Collection entries
───

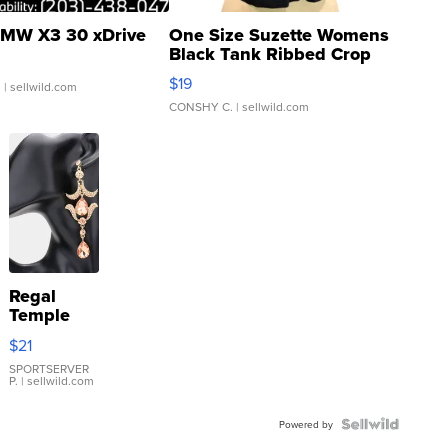
MW X3 30 xDrive
One Size Suzette Womens
Black Tank Ribbed Crop
Asymmetrical ...
$19
.
| sellwild.com
CONSHY C.
| sellwild.com
Regal
Temple
Droplet
$21
Earrings
SPORTSERVER
P.
| sellwild.com
Powered by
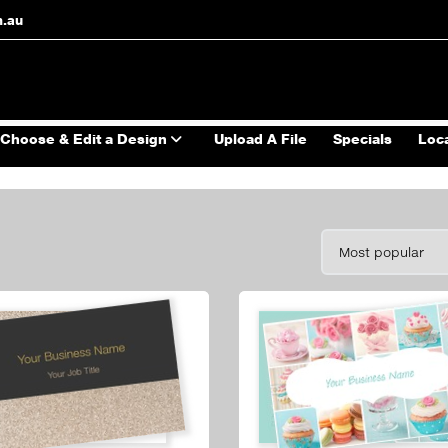
m.au
Choose & Edit a Design
Upload A File
Specials
Loc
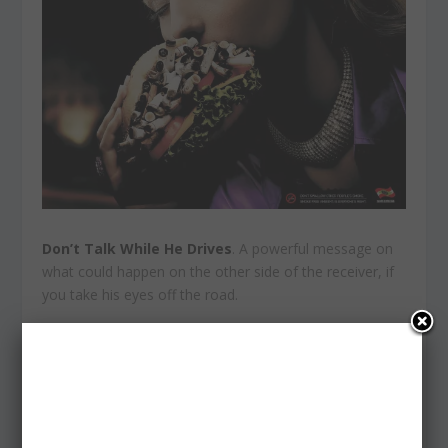
Don’t Talk While He Drives
. A powerful message on
what could happen on the other side of the receiver, if
you take his eyes off the road.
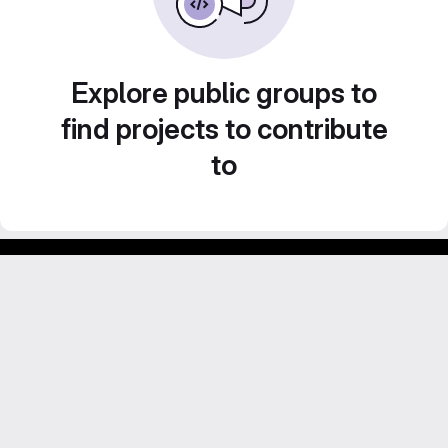
Explore public groups to
find projects to contribute
to
GitLab para experimentos acadêmicos e pessoais.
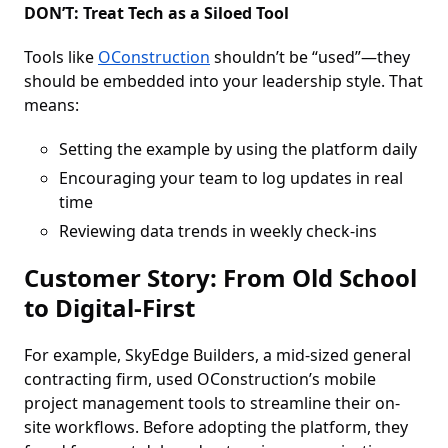
DON’T: Treat Tech as a Siloed Tool
Tools like
OConstruction
shouldn’t be “used”—they
should be embedded into your leadership style. That
means:
Setting the example by using the platform daily
Encouraging your team to log updates in real
time
Reviewing data trends in weekly check-ins
Customer Story: From Old School
to Digital-First
For example, SkyEdge Builders, a mid-sized general
contracting firm, used OConstruction’s mobile
project management tools to streamline their on-
site workflows. Before adopting the platform, they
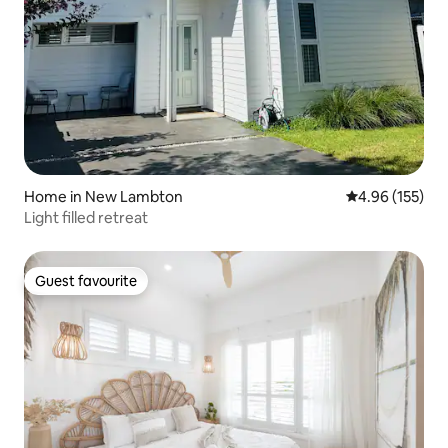
Home in New Lambton
4.96 out of 5 a
4.96 (155)
Light filled retreat
Guest favourite
Guest favourite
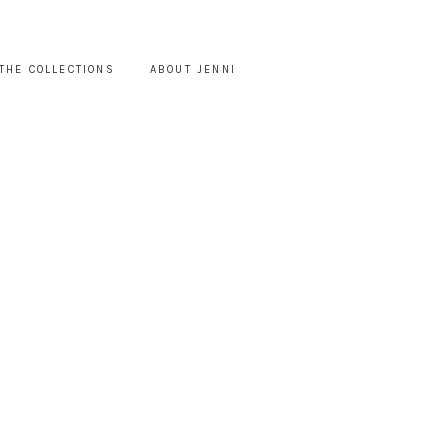
THE COLLECTIONS
ABOUT JENNI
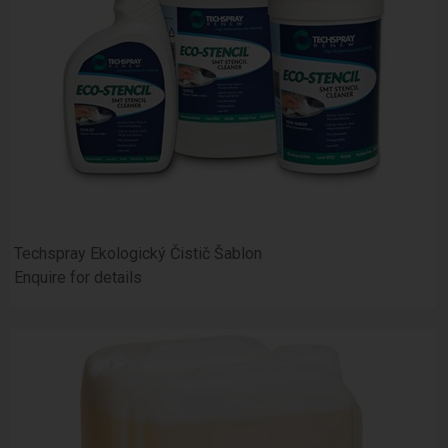
Techspray Ekologický Čistič Šablon
Enquire for details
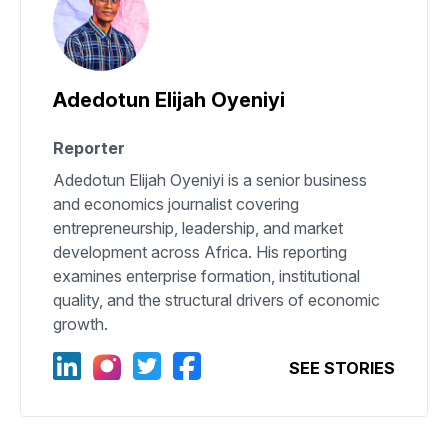
Adedotun Elijah Oyeniyi
Reporter
Adedotun Elijah Oyeniyi is a senior business
and economics journalist covering
entrepreneurship, leadership, and market
development across Africa. His reporting
examines enterprise formation, institutional
quality, and the structural drivers of economic
growth.
SEE STORIES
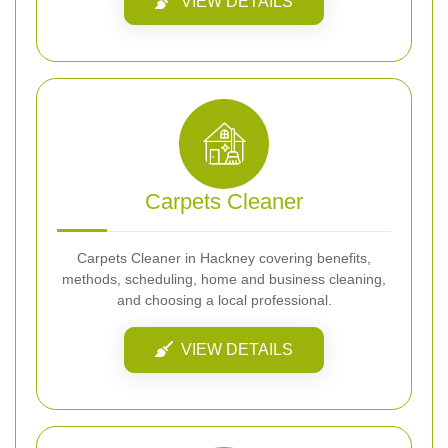
VIEW DETAILS
Carpets Cleaner
Carpets Cleaner in Hackney covering benefits,
methods, scheduling, home and business cleaning,
and choosing a local professional.
VIEW DETAILS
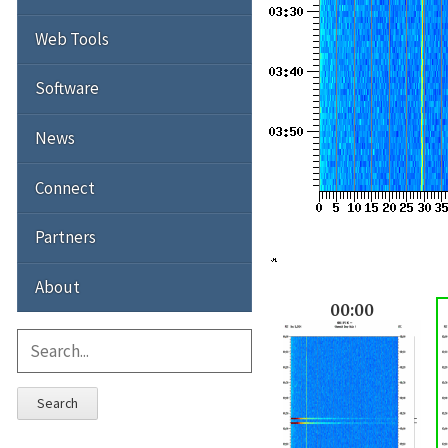
Web Tools
Software
News
Connect
Partners
About
00:00
Search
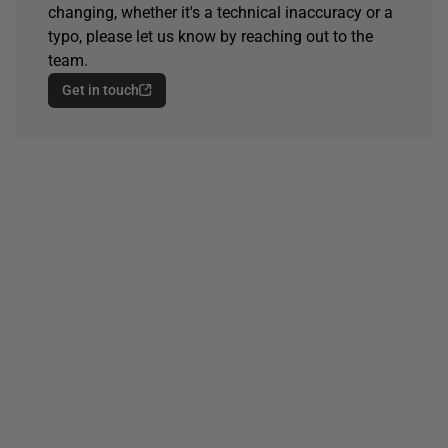
changing, whether it's a technical inaccuracy or a
typo, please let us know by reaching out to the
team.
Get in touch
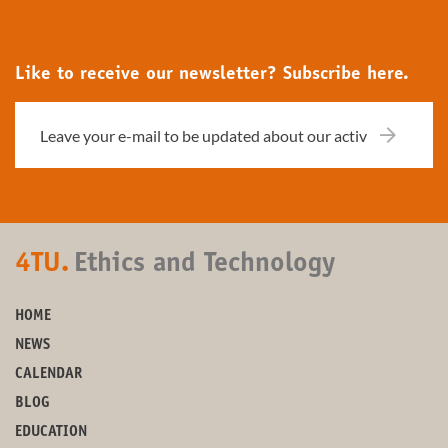
Like to receive our newsletter? Subscribe here.
4TU.
Ethics and Technology
HOME
NEWS
CALENDAR
BLOG
EDUCATION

───

[REQUIRED ACTION] Keep every word of the records and none of the pictures when you print them again.

[ANSWER SPACE]
MW X3 30 xDrive
One Size Suzette Womens
Black Tank Ribbed Crop
Asymmetrical ...
$19
.
| sellwild.com
CONSHY C.
| sellwild.com
Regal
Temple
Droplet
$21
Earrings
SPORTSERVER
P.
| sellwild.com
Powered by
m.au
Choose & Edit a Design
Upload A File
Specials
Loc
Don’t Talk While He Drives
. A powerful message on
what could happen on the other side of the receiver, if
you take his eyes off the road.
Explore public groups to
find projects to contribute
to
GitLab para experimentos acadêmicos e pessoais.
DON’T: Treat Tech as a Siloed Tool
Tools like
OConstruction
shouldn’t be “used”—they
should be embedded into your leadership style. That
means:
Setting the example by using the platform daily
Encouraging your team to log updates in real
time
Reviewing data trends in weekly check-ins
Customer Story: From Old School
to Digital-First
For example, SkyEdge Builders, a mid-sized general
contracting firm, used OConstruction’s mobile
project management tools to streamline their on-
site workflows. Before adopting the platform, they
Home in New Lambton
4.96 out of 5 a
4.96 (155)
Light filled retreat
Guest favourite
Guest favourite
THE COLLECTIONS
ABOUT JENNI
Techspray Ekologický Čistič Šablon
Enquire for details
Adedotun Elijah Oyeniyi
Reporter
Adedotun Elijah Oyeniyi is a senior business
and economics journalist covering
entrepreneurship, leadership, and market
development across Africa. His reporting
examines enterprise formation, institutional
quality, and the structural drivers of economic
growth.
SEE STORIES
VIEW DETAILS
Carpets Cleaner
Carpets Cleaner in Hackney covering benefits,
methods, scheduling, home and business cleaning,
and choosing a local professional.
VIEW DETAILS
Web Tools
Software
News
Connect
Partners
About
00:00
Search
changing, whether it's a technical inaccuracy or a
typo, please let us know by reaching out to the
team.
Get in touch
Like to receive our newsletter? Subscribe here.
4TU.
Ethics and Technology
HOME
NEWS
CALENDAR
BLOG
EDUCATION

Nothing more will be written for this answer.